> TRY IT:
A word-for-word retyping of the listing below is required, with the pictures dropped.
:::::
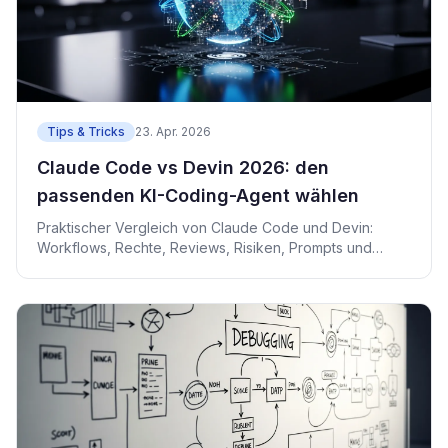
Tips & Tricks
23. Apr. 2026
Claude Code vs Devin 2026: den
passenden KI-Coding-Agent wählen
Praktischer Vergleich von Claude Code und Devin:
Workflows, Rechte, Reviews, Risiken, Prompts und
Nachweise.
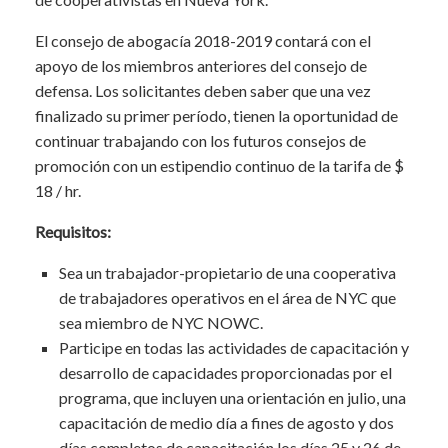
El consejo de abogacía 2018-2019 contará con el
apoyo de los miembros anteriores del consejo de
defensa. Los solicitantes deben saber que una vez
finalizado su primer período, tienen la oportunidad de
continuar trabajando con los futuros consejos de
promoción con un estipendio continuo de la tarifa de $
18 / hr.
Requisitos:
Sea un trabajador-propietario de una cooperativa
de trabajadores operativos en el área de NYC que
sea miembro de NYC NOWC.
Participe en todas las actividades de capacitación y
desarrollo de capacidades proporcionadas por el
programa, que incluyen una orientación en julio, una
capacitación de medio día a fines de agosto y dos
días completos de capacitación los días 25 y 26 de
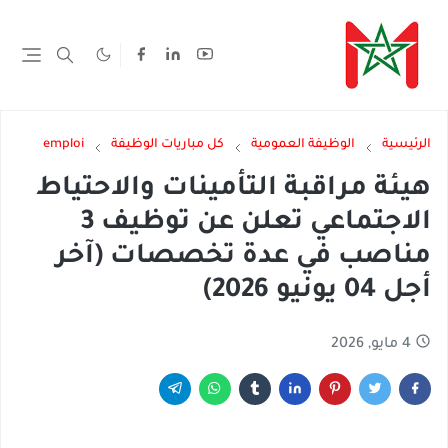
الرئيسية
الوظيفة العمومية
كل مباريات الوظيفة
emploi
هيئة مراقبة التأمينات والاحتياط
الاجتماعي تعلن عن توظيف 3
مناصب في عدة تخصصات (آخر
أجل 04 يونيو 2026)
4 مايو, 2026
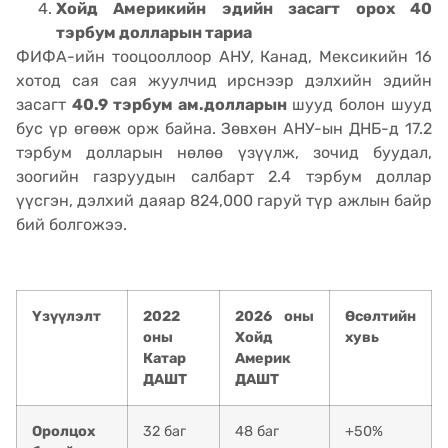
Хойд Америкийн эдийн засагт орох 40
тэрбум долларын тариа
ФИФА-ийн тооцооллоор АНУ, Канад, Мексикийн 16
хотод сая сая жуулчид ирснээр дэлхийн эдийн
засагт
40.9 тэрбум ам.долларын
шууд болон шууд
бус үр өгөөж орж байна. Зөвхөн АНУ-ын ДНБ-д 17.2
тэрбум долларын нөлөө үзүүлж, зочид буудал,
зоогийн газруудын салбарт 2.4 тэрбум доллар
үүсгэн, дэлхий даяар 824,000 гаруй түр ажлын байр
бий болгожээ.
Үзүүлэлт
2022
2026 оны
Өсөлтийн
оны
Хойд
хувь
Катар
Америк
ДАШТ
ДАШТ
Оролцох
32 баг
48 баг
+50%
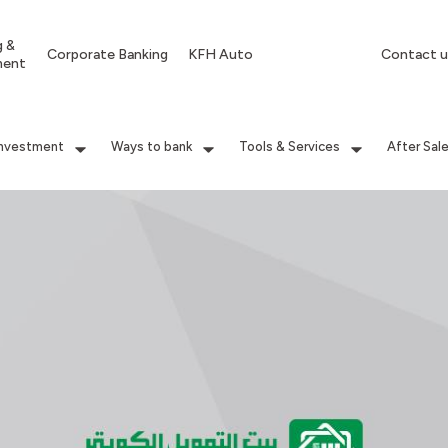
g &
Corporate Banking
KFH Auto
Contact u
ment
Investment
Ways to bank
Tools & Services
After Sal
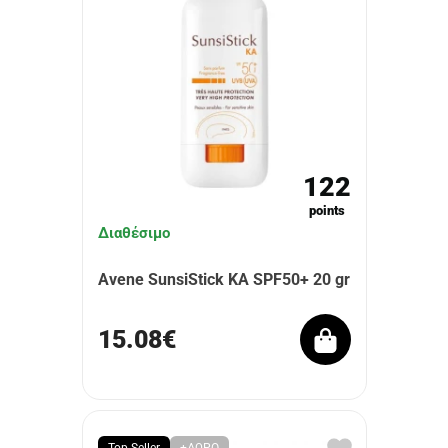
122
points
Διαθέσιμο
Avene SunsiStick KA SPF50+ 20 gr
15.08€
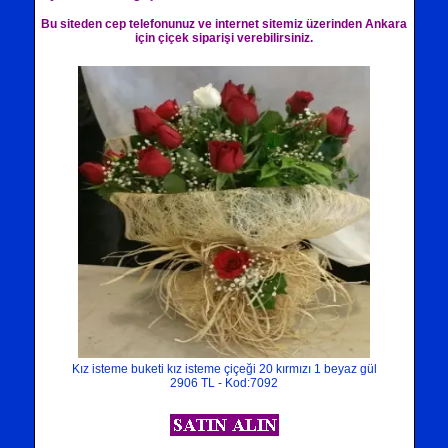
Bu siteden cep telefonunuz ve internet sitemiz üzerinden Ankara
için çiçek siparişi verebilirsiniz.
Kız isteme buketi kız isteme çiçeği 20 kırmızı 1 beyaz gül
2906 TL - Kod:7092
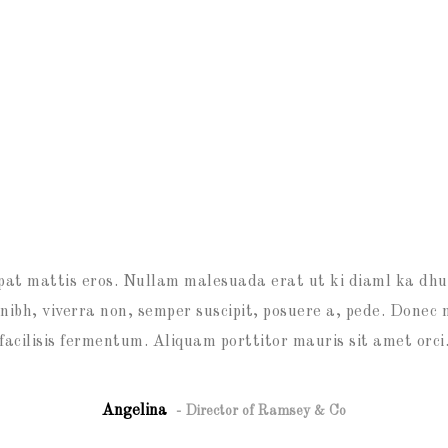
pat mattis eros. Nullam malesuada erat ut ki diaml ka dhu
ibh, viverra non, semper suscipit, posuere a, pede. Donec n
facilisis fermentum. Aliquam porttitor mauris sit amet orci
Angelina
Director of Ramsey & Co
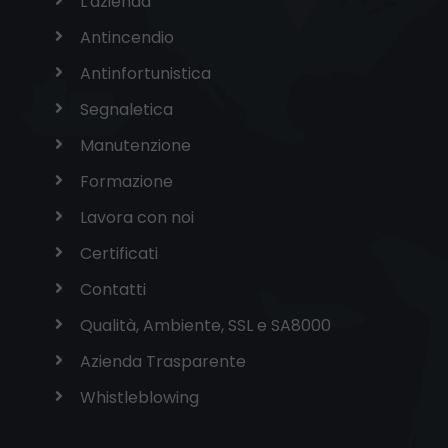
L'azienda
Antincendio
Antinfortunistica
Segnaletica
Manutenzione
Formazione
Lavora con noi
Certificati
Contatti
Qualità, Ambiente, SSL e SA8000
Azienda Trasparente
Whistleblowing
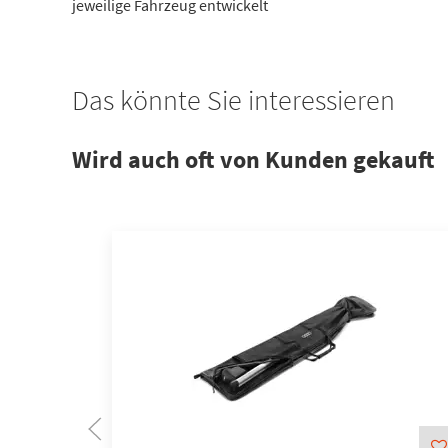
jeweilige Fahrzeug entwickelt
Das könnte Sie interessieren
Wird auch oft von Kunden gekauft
:::::
> REPLY:
Tips & Tricks
23. Apr. 2026
Claude Code vs Devin 2026: den
passenden KI-Coding-Agent wählen
Praktischer Vergleich von Claude Code und Devin:
Workflows, Rechte, Reviews, Risiken, Prompts und
Nachweise.
El consejo de abogacía 2018-2019 contará con el
apoyo de los miembros anteriores del consejo de
defensa. Los solicitantes deben saber que una vez
finalizado su primer período, tienen la oportunidad de
continuar trabajando con los futuros consejos de
promoción con un estipendio continuo de la tarifa de $
18 / hr.
Requisitos:
Sea un trabajador-propietario de una cooperativa
de trabajadores operativos en el área de NYC que
sea miembro de NYC NOWC.
Participe en todas las actividades de capacitación y
desarrollo de capacidades proporcionadas por el
programa, que incluyen una orientación en julio, una
capacitación de medio día a fines de agosto y dos
días completos de capacitación los días 25 y 26 de
الرئيسية
الوظيفة العمومية
كل مباريات الوظيفة
emploi
هيئة مراقبة التأمينات والاحتياط
الاجتماعي تعلن عن توظيف 3
مناصب في عدة تخصصات (آخر
أجل 04 يونيو 2026)
4 مايو, 2026
Хойд Америкийн эдийн засагт орох 40
тэрбум долларын тариа
ФИФА-ийн тооцооллоор АНУ, Канад, Мексикийн 16
хотод сая сая жуулчид ирснээр дэлхийн эдийн
засагт
40.9 тэрбум ам.долларын
шууд болон шууд
бус үр өгөөж орж байна. Зөвхөн АНУ-ын ДНБ-д 17.2
тэрбум долларын нөлөө үзүүлж, зочид буудал,
зоогийн газруудын салбарт 2.4 тэрбум доллар
үүсгэн, дэлхий даяар 824,000 гаруй түр ажлын байр
бий болгожээ.
Үзүүлэлт
2022
2026 оны
Өсөлтийн
оны
Хойд
хувь
Катар
Америк
ДАШТ
ДАШТ
Оролцох
32 баг
48 баг
+50%
g &
Corporate Banking
KFH Auto
Contact u
ment
Investment
Ways to bank
Tools & Services
After Sal
122
points
Διαθέσιμο
Avene SunsiStick KA SPF50+ 20 gr
15.08€
Bu siteden cep telefonunuz ve internet sitemiz üzerinden Ankara
için çiçek siparişi verebilirsiniz.
Kız isteme buketi kız isteme çiçeği 20 kırmızı 1 beyaz gül
2906 TL - Kod:7092
pat mattis eros. Nullam malesuada erat ut ki diaml ka dhu
ibh, viverra non, semper suscipit, posuere a, pede. Donec n
facilisis fermentum. Aliquam porttitor mauris sit amet orci
Angelina
Director of Ramsey & Co
L'azienda
Antincendio
Antinfortunistica
Segnaletica
Manutenzione
Formazione
Lavora con noi
Certificati
Contatti
Qualità, Ambiente, SSL e SA8000
Azienda Trasparente
Whistleblowing
jeweilige Fahrzeug entwickelt
Das könnte Sie interessieren
Wird auch oft von Kunden gekauft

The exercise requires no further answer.